● **Entries supplied**:

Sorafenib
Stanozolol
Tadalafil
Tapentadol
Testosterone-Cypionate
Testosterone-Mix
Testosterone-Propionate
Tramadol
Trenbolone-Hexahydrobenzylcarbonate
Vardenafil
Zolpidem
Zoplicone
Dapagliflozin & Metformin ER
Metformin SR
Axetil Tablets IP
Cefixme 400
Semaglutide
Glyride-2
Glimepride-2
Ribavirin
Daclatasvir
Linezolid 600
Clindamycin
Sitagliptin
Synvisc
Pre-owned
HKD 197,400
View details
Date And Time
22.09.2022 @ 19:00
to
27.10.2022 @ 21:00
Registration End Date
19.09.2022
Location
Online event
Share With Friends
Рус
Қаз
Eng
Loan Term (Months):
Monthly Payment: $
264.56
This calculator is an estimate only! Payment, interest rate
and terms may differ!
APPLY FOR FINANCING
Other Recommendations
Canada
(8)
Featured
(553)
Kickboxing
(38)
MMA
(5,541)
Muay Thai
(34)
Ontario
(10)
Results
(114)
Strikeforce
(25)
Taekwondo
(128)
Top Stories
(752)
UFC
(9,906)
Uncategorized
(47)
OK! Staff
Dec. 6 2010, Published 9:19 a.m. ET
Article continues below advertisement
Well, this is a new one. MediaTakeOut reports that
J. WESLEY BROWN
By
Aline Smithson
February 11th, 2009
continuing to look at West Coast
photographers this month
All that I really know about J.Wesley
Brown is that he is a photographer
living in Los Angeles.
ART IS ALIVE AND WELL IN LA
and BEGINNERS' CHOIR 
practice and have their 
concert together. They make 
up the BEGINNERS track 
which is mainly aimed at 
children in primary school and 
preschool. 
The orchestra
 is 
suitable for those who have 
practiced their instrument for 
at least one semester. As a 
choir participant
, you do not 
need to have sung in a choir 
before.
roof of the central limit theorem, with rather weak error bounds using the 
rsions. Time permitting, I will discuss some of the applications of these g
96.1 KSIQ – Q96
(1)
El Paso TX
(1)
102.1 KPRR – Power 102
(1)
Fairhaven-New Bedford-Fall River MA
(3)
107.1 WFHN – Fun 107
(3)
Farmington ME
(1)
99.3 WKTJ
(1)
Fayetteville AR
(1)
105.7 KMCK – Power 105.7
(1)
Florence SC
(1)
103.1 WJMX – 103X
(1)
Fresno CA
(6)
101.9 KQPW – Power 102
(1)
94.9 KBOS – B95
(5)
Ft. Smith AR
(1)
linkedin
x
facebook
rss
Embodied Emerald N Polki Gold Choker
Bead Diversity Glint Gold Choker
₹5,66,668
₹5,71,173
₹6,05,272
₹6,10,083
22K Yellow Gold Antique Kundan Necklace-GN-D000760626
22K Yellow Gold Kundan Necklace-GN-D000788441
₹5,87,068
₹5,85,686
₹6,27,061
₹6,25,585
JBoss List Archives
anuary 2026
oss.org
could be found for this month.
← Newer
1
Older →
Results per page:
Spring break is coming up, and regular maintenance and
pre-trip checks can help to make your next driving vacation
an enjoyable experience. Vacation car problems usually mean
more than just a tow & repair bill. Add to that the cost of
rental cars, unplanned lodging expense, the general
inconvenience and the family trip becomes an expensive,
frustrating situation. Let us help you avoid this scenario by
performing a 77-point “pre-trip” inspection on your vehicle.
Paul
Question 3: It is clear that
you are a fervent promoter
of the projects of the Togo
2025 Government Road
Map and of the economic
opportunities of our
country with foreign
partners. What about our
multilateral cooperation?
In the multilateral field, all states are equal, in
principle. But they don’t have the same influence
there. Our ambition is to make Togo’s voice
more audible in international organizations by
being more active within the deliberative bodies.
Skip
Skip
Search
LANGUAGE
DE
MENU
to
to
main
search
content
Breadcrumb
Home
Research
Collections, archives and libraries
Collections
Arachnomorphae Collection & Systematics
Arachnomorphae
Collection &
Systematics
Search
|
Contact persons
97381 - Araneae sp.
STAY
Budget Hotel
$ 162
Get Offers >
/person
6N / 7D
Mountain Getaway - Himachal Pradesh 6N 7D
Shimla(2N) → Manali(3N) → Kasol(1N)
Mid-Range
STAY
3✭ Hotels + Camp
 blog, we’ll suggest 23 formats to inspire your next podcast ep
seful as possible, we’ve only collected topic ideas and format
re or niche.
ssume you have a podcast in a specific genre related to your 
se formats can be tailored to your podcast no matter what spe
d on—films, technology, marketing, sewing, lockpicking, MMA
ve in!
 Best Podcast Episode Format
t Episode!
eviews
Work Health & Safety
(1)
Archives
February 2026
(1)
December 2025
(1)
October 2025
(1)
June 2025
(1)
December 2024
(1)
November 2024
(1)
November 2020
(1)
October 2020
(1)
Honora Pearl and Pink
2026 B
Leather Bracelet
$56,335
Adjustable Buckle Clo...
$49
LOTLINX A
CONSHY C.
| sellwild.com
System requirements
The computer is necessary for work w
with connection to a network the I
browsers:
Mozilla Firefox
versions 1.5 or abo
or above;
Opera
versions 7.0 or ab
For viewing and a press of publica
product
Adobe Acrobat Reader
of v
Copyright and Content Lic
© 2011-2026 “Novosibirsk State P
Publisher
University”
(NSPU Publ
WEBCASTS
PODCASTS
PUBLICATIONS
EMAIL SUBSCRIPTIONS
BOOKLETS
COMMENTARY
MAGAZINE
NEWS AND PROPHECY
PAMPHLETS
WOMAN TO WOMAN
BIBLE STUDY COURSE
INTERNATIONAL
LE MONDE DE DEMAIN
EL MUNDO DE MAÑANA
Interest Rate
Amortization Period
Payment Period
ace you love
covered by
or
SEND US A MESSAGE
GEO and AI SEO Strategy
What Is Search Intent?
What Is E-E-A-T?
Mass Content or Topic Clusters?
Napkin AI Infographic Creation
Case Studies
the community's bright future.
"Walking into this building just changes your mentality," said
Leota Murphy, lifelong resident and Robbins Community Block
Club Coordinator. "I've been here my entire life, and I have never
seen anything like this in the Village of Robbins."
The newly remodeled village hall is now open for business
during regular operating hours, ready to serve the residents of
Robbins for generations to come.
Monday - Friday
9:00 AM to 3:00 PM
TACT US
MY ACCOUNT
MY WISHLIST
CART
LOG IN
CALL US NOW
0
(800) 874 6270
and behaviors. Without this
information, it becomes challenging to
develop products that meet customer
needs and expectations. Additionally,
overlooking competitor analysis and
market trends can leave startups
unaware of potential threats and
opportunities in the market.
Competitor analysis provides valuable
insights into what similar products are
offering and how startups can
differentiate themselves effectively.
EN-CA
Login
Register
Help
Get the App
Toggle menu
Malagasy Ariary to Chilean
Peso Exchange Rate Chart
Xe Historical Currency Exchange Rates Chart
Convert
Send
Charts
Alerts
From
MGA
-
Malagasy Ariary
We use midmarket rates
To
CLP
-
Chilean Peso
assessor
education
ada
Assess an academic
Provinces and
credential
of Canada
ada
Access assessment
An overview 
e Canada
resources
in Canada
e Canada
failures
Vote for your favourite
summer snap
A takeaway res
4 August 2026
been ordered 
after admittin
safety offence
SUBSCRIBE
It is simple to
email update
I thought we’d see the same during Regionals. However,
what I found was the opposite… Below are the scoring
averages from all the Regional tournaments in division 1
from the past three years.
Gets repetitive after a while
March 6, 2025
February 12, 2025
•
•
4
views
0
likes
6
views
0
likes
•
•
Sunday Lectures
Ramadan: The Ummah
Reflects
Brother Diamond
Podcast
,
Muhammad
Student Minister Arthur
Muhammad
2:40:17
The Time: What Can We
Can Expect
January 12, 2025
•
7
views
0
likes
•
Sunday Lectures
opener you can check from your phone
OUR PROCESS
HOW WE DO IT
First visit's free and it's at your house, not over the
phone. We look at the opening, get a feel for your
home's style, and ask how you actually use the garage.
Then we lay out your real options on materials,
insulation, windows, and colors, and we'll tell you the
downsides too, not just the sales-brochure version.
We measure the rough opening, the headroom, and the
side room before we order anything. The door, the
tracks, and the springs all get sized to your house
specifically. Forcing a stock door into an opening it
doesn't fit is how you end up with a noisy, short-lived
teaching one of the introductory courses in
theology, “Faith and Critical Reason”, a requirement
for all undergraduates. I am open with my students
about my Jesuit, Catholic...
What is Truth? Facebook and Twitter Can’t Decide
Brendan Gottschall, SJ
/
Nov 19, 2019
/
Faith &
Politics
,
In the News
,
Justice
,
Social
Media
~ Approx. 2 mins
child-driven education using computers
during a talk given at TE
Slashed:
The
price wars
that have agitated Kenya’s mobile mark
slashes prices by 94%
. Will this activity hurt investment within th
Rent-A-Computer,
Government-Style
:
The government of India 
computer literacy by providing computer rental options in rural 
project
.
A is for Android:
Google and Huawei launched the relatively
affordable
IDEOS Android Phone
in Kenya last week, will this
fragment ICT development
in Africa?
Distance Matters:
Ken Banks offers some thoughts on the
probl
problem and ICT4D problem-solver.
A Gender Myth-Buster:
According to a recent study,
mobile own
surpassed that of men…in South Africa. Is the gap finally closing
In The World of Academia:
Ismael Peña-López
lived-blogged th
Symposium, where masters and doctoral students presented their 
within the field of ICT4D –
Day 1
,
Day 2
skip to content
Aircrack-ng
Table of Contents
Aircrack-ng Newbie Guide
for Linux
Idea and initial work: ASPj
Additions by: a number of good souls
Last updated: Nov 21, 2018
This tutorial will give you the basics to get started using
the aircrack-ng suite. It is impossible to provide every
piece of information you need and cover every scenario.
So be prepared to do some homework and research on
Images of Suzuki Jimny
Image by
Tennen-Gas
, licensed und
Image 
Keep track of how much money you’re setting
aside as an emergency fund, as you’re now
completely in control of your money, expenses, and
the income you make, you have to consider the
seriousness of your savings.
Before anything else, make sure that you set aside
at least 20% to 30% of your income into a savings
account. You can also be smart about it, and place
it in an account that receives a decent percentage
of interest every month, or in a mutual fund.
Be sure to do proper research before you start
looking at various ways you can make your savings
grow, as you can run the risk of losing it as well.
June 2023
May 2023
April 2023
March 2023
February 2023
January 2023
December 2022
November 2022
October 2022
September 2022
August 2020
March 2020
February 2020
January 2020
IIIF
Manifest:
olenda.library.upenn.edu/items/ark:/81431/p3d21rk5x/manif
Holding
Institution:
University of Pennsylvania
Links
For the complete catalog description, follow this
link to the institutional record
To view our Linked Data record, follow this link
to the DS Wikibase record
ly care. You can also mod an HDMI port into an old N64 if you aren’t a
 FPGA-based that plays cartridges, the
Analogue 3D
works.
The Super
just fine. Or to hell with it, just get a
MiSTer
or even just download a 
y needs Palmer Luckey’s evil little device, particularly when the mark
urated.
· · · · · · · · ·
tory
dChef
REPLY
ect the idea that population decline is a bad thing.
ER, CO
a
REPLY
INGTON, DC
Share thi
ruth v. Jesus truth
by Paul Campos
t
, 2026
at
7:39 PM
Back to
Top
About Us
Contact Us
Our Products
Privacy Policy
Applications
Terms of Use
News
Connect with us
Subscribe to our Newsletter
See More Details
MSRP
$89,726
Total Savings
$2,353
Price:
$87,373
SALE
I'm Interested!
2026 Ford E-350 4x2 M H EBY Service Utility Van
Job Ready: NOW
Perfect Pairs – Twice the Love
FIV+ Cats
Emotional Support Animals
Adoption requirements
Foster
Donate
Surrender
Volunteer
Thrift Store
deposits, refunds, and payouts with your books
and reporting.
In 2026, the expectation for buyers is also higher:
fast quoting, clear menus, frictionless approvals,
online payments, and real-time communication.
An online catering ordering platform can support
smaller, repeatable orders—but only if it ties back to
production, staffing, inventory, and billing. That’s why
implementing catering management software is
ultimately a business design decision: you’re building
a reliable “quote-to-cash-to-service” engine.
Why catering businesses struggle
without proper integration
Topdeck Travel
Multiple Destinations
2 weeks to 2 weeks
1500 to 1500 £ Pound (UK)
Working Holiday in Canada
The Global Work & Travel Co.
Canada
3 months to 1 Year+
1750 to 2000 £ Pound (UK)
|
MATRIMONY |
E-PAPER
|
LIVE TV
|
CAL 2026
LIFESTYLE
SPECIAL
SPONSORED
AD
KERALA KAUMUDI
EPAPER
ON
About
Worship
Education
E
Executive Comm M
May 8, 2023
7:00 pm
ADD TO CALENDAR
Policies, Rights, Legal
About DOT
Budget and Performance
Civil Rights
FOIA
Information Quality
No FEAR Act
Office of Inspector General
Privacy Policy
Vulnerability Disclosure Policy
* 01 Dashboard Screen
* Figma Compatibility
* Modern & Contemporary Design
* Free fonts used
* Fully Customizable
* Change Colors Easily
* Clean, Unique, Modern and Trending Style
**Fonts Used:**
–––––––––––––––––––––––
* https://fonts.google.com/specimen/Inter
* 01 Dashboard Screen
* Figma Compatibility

● **Exercise goal**: Quote the records word for word, starting with the first line and stopping after the line that contains "practice and have their".

● **Output for this task**:
Sorafenib
Stanozolol
Tadalafil
Tapentadol
Testosterone-Cypionate
Testosterone-Mix
Testosterone-Propionate
Tramadol
Trenbolone-Hexahydrobenzylcarbonate
Vardenafil
Zolpidem
Zoplicone
Dapagliflozin & Metformin ER
Metformin SR
Axetil Tablets IP
Cefixme 400
Semaglutide
Glyride-2
Glimepride-2
Ribavirin
Daclatasvir
Linezolid 600
Clindamycin
Sitagliptin
Synvisc
Pre-owned
HKD 197,400
View details
Date And Time
22.09.2022 @ 19:00
to
27.10.2022 @ 21:00
Registration End Date
19.09.2022
Location
Online event
Share With Friends
Рус
Қаз
Eng
Loan Term (Months):
Monthly Payment: $
264.56
This calculator is an estimate only! Payment, interest rate
and terms may differ!
APPLY FOR FINANCING
Other Recommendations
Canada
(8)
Featured
(553)
Kickboxing
(38)
MMA
(5,541)
Muay Thai
(34)
Ontario
(10)
Results
(114)
Strikeforce
(25)
Taekwondo
(128)
Top Stories
(752)
UFC
(9,906)
Uncategorized
(47)
OK! Staff
Dec. 6 2010, Published 9:19 a.m. ET
Article continues below advertisement
Well, this is a new one. MediaTakeOut reports that
J. WESLEY BROWN
By
Aline Smithson
February 11th, 2009
continuing to look at West Coast
photographers this month
All that I really know about J.Wesley
Brown is that he is a photographer
living in Los Angeles.
ART IS ALIVE AND WELL IN LA
and BEGINNERS' CHOIR 
practice and have their 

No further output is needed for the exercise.